Jared Covit's Frivolous cause of action #3 dismissed...
"The Plaintiffs' third cause of action for unjust enrichment is also dismissed pursuant to CPLR32ll (a)(1)," rules the Court.
An action for unjust enrichment requires the proof "that (l) the other party was enriched, (2) at the plaintiff's expense, and (3) that it is against equity and good conscience to permit the other party to retain what is sought to be recovered."
In one paragraph, the Court dismisses and discards the idea that Jared Covit and Lauren Rich were a victim. The brevity of the dismissal goes to the root of how malicious and frivolous the claim was in the first place. To be the recipient of an asset that grows in value by 50% in 24 months that you were somehow victimized can only be the conclusion of worst type of inward-looking millennial stereotype.
Choose a public venue like the courts to address your problems with a goal to embarrass your building partner, be prepared for a public response. Or as Kathy said, play around, find out.

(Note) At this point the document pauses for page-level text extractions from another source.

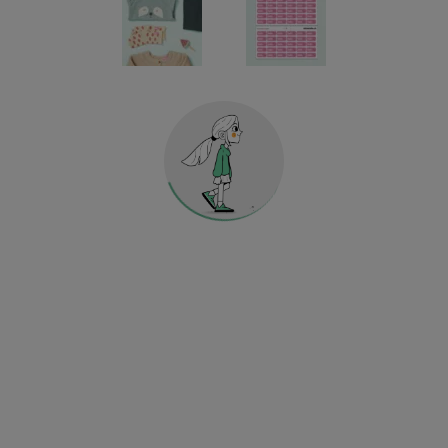
MAISON & DÉCORATION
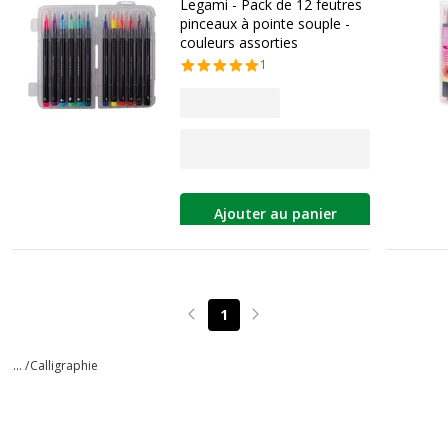
Legami - Pack de 12 feutres
pinceaux à pointe souple -
couleurs assorties
1
Ajouter au panier
1
Page précédente
Page suivante
... /
Calligraphie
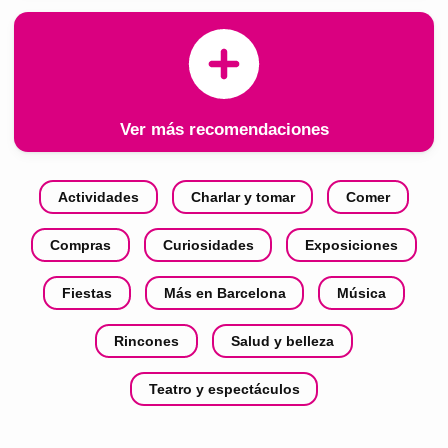
Ver más recomendaciones
Actividades
Charlar y tomar
Comer
Compras
Curiosidades
Exposiciones
Fiestas
Más en Barcelona
Música
Rincones
Salud y belleza
Teatro y espectáculos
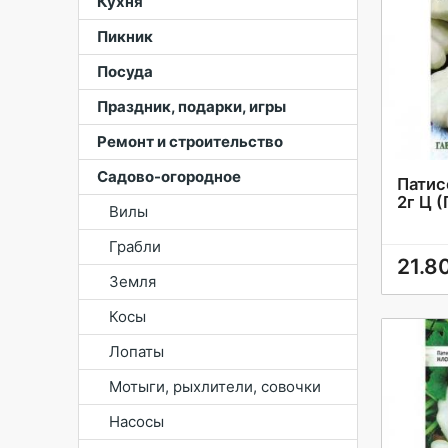
Кухня
Пикник
Посуда
Праздник, подарки, игры
Ремонт и строительство
Садово-огородное
Патис
2г Ц 
Вилы
Грабли
21.8
Земля
Косы
Лопаты
Мотыги, рыхлители, совочки
Насосы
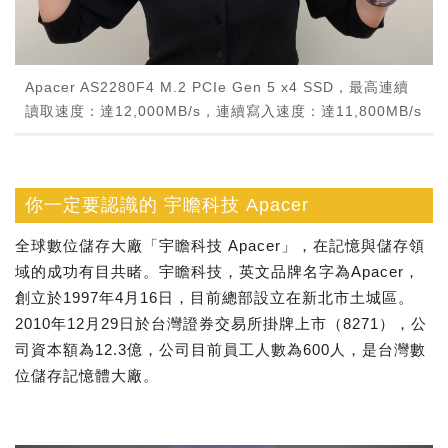
Apacer AS2280F4 M.2 PCIe Gen 5 x4 SSD，最高連續
讀取速度：達12,000MB/s，連續寫入速度：達11,800MB/s
你一定要認識的 宇瞻科技 Apacer
全球數位儲存大廠「宇瞻科技 Apacer」，在記憶與儲存領
域的成功有目共睹。宇瞻科技，英文品牌名字為Apacer，
創立於1997年4月16日，目前總部設立在新北市土城區。
2010年12月29日於台灣證券交易所掛牌上市（8271），公
司資本額為12.3億，公司目前員工人數為600人，是台灣數
位儲存記憶體大廠。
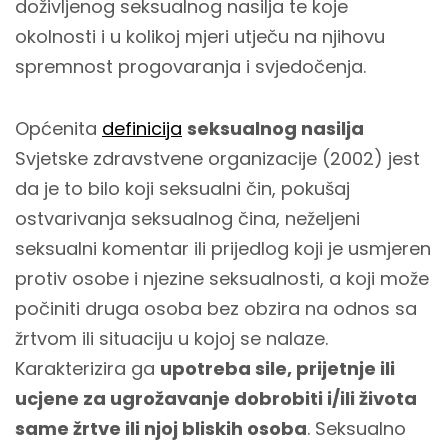
doživljenog seksualnog nasilja te koje
okolnosti i u kolikoj mjeri utječu na njihovu
spremnost progovaranja i svjedočenja.
Općenita
definicija
seksualnog nasilja
Svjetske zdravstvene organizacije (2002) jest
da je to bilo koji seksualni čin, pokušaj
ostvarivanja seksualnog čina, neželjeni
seksualni komentar ili prijedlog koji je usmjeren
protiv osobe i njezine seksualnosti, a koji može
počiniti druga osoba bez obzira na odnos sa
žrtvom ili situaciju u kojoj se nalaze.
Karakterizira ga
upotreba sile, prijetnje ili
ucjene za ugrožavanje dobrobiti i/ili života
same žrtve ili njoj bliskih osoba
. Seksualno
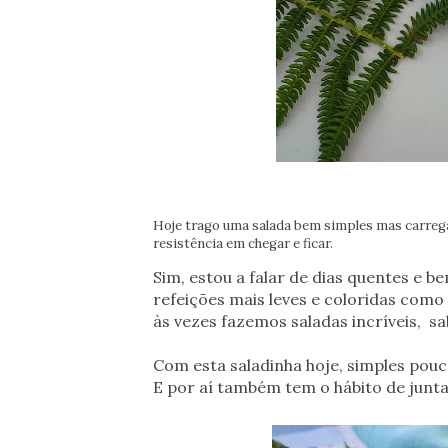
Hoje trago uma salada bem simples mas carrega
resistência em chegar e ficar.
Sim, estou a falar de dias quentes e 
refeições mais leves e coloridas como 
às vezes fazemos saladas incríveis, s
Com esta saladinha hoje, simples pouc
E por aí também tem o hábito de junta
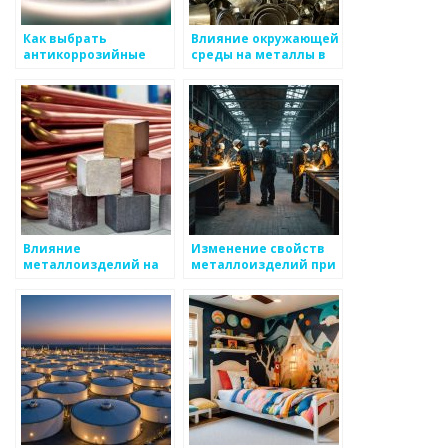
Как выбрать
Влияние окружающей
антикоррозийные
среды на металлы в
свойства для
промышленности
металлоизделий?
Влияние
Изменение свойств
металлоизделий на
металлоизделий при
экологию
длительном
использовании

For discovery and production on the one remaining lame cause of action, we produced all the documents related to building Jared Covit's home. As I was searching and printing, it became self-evident how accommodating we are.
The pile on the right is all the times we said 'yes'. The pile on the left is when we had to audacity to say 'no'.

Impressively, we are now the first result in Jared Covit's online profile, after 36 hours. I don't easily impress myself much anymore, but this one raised my eyebrows.